DESCRIPTION (provided by applicant): Anthrax Lethal Factor (LF) is a protein toxin introduced into the cells of mammalian hosts during infection by the bacterium Bacillus anthracis. The toxemia due to LF results from disruption of intracellular signaling pathways mediated by the MAPKKs resulting in cell death and immunosuppression. Left unchecked, continued growth of the bacteria and release of toxin leads to sepsis, shock, and ends with death of the host. While exposure to this pathogen is limited in nature, the lethality of anthrax spores when used as a bioterrorism weapon was clearly demonstrated in the 2001 attacks through the US mail. Novel therapeutics capable of acting as an antidote to the toxic effects of LF are needed to combat this real threat. Existing treatment methods such as antibiotics, vaccines, and biologic therapies currently in development, suffer from significant drawbacks. Common to each is their inability to protect cells from the direct effects of LF, rescue the host during late-stage infection, and vulnerability to 'next generation' genetically modified LF weapons. Directly targeting LF activity alone, or in combination with current therapies, would provide the best protection for the general population in the event of a large scale bioterrorism anthrax attack. Recent work at PanThera has led to the identification of small molecule LF inhibitors which provide 100% survivability in an animal model of anthrax lethal toxin (LT). This early proof of concept study clearly demonstrates that the intrinsic structure of our current lead series can function in vivo as an antidote to LT. The work proposed in this UO1 application will build on PanThera's expert knowledge of LF as a drug target. By employing medicinal chemistry guided by a screening cascade designed to optimize the physicochemical and pharmacokinetic properties of our current lead series, the ADMET profile of potent LF inhibitors will be refined with the goal of identifying orally bioavailable preclinical candidates that are safe and demonstrate in vivo efficacy in a post-exposure animal model of anthrax lethal factor intoxication. Brief Narrative: The lethality of anthrax spores when used as a bioterrorism weapon was clearly demonstrated in the 2001 attacks through the US mail. The goal of this research is to identify a safe and effective drug capable of acting as an antidote to the toxic effects due to anthrax exposure to combat this continuing and real threat.

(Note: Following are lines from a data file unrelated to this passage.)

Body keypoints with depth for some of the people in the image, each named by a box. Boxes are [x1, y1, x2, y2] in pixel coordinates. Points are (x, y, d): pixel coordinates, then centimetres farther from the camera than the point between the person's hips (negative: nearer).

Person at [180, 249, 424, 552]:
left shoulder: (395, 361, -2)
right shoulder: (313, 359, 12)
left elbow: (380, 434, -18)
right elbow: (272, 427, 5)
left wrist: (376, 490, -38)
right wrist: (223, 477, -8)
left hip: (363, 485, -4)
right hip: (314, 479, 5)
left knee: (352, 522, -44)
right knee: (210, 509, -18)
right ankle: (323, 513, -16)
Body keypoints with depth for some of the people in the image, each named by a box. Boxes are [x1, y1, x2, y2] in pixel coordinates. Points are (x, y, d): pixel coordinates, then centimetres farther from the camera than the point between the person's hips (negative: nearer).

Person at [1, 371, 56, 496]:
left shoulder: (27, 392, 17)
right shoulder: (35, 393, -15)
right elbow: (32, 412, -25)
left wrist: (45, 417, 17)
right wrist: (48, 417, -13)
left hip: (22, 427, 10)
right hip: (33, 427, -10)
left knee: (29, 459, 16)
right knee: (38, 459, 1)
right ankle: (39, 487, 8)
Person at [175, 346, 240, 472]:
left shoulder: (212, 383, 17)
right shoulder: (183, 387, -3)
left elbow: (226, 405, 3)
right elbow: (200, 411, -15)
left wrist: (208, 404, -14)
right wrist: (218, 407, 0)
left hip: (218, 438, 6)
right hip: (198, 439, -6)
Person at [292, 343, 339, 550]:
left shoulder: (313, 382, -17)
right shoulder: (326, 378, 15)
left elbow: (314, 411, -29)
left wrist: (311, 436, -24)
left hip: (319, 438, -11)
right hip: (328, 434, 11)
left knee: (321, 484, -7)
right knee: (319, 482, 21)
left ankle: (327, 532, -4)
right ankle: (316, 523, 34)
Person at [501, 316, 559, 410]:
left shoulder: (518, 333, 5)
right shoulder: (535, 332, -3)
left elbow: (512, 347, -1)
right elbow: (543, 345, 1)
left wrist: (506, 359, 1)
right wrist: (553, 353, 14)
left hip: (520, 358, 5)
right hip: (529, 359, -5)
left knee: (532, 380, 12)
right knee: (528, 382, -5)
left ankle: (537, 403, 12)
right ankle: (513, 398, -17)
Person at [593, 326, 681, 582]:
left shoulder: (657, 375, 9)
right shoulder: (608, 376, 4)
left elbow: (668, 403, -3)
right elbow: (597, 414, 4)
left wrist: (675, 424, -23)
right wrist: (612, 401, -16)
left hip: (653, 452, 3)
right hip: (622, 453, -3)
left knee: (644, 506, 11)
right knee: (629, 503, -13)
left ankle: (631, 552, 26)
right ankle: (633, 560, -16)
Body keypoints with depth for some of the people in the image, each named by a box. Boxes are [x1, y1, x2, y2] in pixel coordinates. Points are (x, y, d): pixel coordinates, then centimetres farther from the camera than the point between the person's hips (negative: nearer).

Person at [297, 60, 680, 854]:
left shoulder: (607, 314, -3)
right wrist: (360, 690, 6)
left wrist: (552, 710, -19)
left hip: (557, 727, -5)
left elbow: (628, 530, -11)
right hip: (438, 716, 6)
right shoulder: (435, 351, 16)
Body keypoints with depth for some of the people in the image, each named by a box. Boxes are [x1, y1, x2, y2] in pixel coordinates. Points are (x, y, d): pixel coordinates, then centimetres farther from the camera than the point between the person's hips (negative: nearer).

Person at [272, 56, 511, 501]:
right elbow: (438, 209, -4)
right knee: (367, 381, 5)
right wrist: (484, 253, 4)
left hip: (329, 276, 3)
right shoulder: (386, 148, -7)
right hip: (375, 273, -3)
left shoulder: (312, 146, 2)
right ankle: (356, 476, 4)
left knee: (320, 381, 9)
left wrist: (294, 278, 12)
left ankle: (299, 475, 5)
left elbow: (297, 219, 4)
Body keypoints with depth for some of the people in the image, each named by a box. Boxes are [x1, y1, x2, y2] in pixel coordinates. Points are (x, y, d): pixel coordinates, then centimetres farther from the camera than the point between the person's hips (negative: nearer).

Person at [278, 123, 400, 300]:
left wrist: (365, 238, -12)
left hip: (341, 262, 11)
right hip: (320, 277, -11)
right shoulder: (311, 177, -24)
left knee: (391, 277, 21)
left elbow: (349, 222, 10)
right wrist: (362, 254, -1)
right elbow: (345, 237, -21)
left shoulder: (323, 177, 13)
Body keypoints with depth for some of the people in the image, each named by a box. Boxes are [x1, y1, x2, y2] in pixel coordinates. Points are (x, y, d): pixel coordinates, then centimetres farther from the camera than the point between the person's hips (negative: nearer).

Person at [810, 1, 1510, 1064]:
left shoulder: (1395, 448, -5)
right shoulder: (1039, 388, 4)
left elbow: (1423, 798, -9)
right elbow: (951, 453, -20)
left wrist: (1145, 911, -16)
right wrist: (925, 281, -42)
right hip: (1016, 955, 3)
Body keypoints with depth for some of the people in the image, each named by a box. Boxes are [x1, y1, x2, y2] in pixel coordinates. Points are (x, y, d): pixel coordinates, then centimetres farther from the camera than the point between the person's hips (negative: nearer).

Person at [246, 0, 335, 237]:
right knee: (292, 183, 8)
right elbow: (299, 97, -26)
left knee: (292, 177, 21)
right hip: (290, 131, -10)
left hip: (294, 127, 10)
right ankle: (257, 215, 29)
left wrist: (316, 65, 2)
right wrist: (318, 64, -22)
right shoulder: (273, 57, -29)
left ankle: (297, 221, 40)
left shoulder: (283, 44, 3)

描述(申请人提供)：炭疽致死因子(LF)是一种蛋白质毒素，在被炭疽杆菌感染时进入哺乳动物宿主的细胞。由Lf引起的毒血症是由于MAPKKs介导的细胞内信号通路被破坏，导致细胞死亡和免疫抑制。如果不加以控制，细菌的持续生长和毒素的释放会导致败血症、休克，最终导致宿主死亡。虽然对这种病原体的接触在性质上是有限的，但炭疽孢子被用作生物恐怖主义武器时的杀伤力在2001年通过美国邮件发动的袭击中得到了清楚的证明。为了对抗这一真正的威胁，需要能够作为LF毒性影响的解毒剂的新疗法。现有的治疗方法，如抗生素、疫苗和目前正在开发的生物疗法，都存在重大缺陷。它们的共同之处在于，它们无法保护细胞免受LF的直接影响，无法在晚期感染期间拯救宿主，以及对“下一代”转基因LF武器的脆弱性。仅直接针对LF活性，或与目前的治疗方法相结合，将在发生大规模生物恐怖主义炭疽病攻击时为普通民众提供最佳保护。Panthera最近的工作导致了小分子LF抑制剂的鉴定，这种抑制剂在炭疽致命毒素(LT)的动物模型中提供了100%的存活率。这项早期的概念验证研究清楚地表明，我们目前的铅系列的内在结构可以在体内作为LT的解毒剂发挥作用。在这份UO1申请中提出的工作将建立在Panthera作为药物靶标的LF的专业知识的基础上。通过在筛选级联的指导下使用药物化学，以优化我们当前铅系列的物理化学和药代动力学特性，有效的LF抑制剂的ADMET图谱将得到完善，目标是确定口服生物可用的临床前候选药物，这些候选药物是安全的，并在炭疽致死因子中毒的暴露后动物模型中展示体内疗效。简要叙述：炭疽孢子被用作生物恐怖主义武器时的杀伤力在2001年通过美国邮件发动的袭击中得到了清楚的证明。这项研究的目标是确定一种安全有效的药物，能够作为炭疽暴露所致毒性影响的解毒剂，以对抗这一持续和真实的威胁。